I think the slow-down is that each step of the HMC sampler has to try 10-20 different parameter sets and return the density and the gradient of the density (for the leapfrog integrator).
Adding that in, I would expect about 10s per iteration on solving the ODE:
g <- tf$gradients(a, mu_true)
sess <- tf$Session()
system.time(replicate(15, {sess$run(a); sess$run(g)}))
user system elapsed
13.534 7.099 9.473
the gradient takes about 6x as long to compute as the value. So your best best for a speed up would be to profile and optimise the code for the ODE as much as you can
OK, thanks. This leads nicely to a question about how greta scales with compute resources. From the little digging I've done, Tensorflow's ConfigProto
should spread things out over as many cores as I throw at it?
Yup, by default it should find all the cores and use as many as it can per operation, so you'll only get a speedup if the operation is big enough that it makes sense to split it up. E.g. linear algebra ops
Here's a fairly advanced prototype of an ODE solver in greta: https://gist.github.com/goldingn/bea9e3dac12cbcb53e4e3fa8456d77bc
It works by executing the derivative function on mocked-up versions of the inputs, and using that to build a separate DAG object for the function. It then creates a tensorflow function of the derivative which runs by defining this sub-DAG in a new environment, taking pre-defined tensors. This function is then passed to tf$contrib$integrate$odeint()
to get a tensor for the solution.
I'm planning to wrap this up as an extension package (greta.ode
or similar) so that it doesn't clutter the main greta API.
Neat! That's so much tidier than coding up the derivative in tensorflow. What's the advantage of the sub-DAG?
The sub-DAG method is just the only way (I know) to convert from greta code to tensorflow code without writing a full-blown parser and translator to convert the function.
It would be interesting to see if there's a performance hit in this approach, compared with manually defining the tensorflow function as you did previously. There shouldn't be.
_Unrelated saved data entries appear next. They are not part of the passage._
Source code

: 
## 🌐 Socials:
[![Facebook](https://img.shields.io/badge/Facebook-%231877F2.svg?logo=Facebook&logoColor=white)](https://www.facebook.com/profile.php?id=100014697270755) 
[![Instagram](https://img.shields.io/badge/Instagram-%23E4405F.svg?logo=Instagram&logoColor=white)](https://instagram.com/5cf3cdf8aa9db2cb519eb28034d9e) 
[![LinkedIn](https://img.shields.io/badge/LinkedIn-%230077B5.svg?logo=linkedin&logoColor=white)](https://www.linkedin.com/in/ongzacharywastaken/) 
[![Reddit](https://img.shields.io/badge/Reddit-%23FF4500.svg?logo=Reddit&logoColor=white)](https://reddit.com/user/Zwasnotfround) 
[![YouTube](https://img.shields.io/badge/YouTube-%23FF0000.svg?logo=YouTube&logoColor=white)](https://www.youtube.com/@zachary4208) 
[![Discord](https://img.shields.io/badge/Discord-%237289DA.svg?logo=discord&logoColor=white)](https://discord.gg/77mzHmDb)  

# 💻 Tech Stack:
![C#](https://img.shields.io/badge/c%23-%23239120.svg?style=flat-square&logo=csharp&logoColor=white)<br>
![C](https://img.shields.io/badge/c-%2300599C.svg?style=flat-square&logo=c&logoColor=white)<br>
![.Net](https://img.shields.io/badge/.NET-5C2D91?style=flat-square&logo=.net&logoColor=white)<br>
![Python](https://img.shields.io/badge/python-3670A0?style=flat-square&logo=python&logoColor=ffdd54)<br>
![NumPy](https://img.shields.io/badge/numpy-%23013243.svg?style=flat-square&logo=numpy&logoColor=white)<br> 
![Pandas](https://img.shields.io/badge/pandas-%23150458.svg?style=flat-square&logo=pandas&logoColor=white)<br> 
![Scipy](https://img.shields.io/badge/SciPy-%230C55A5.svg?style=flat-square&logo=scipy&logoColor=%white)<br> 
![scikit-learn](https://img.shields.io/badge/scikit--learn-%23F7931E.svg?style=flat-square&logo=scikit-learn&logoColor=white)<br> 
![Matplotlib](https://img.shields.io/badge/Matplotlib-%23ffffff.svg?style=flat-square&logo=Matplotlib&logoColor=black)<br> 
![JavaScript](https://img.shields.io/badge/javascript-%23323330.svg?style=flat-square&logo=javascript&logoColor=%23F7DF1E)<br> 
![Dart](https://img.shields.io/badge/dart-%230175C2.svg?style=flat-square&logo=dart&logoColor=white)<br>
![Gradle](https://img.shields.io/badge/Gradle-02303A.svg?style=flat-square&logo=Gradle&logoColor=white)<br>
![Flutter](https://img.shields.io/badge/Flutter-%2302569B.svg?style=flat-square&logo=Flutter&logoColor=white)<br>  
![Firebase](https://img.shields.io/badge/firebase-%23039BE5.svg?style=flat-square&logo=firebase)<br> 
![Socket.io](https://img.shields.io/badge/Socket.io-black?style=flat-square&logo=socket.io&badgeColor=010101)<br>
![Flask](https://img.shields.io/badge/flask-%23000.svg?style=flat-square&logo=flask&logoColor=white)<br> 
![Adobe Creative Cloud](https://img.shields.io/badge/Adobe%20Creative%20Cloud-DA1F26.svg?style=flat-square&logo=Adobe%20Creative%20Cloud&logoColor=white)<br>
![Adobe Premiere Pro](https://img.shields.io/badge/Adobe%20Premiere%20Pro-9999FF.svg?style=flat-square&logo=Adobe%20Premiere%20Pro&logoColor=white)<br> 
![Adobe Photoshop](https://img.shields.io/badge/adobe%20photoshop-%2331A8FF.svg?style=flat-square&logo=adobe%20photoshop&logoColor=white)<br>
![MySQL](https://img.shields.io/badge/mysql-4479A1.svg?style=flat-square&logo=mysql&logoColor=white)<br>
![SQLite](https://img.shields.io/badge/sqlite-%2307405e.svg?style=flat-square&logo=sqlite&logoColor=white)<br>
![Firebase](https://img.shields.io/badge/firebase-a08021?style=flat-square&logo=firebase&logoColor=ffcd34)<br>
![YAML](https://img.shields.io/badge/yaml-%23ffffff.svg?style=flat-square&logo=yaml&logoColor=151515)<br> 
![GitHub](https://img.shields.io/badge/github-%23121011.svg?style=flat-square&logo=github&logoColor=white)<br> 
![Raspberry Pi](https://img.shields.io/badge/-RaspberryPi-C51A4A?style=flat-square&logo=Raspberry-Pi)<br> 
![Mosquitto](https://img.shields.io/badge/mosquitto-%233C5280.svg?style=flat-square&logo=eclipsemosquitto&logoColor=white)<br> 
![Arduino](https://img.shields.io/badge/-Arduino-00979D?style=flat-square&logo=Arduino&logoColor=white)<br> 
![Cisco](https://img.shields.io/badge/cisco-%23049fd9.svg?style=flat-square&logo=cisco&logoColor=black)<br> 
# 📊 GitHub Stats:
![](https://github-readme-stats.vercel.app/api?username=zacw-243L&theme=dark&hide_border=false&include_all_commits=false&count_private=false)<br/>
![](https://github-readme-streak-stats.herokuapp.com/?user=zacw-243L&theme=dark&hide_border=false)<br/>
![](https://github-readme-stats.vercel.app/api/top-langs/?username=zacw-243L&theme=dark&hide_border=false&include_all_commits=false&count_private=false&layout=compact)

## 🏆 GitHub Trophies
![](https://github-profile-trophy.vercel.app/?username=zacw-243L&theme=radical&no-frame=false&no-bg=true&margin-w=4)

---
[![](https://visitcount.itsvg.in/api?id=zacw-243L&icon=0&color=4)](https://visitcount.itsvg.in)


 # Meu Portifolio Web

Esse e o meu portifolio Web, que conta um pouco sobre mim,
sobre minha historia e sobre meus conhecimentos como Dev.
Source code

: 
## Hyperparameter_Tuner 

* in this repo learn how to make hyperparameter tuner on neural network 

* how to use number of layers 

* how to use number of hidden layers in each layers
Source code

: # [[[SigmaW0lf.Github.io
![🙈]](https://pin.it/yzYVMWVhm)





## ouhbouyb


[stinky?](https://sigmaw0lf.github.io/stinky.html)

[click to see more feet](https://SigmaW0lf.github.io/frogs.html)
Cool. You mention it's still a little slow - one popular approach to these problems is to approximate the gradient of the derivative with GPs, splines or reproducing kernel Hilbert spaces (??) and estimate parameters from the approximation with fewer ODE solves. There's a nice review by Benn MacDonald and recent papers show it scales well to large systems with many states.
Maybe one day I could take a stab at it in greta, I'll put it on the list.
Oh nice, yeah approximations like that would be ace. They could live in the same extension package for solving ODEs in greta.
Have you seen GPflowOpt for Bayesian optimisation with GPs? It might not make sense to have that as a dependency, but it uses similar ideas and is already in tensorflow.
I've decided this solver will live in greta.dynamics
The ode solver gist has been updated to work with the dev version fo greta, so is ready to go into greta.dynamics
implemented on the dev branch of greta.dynamics, so closing this
A wrapper around the TensorFlow contributed module to solve ODEs.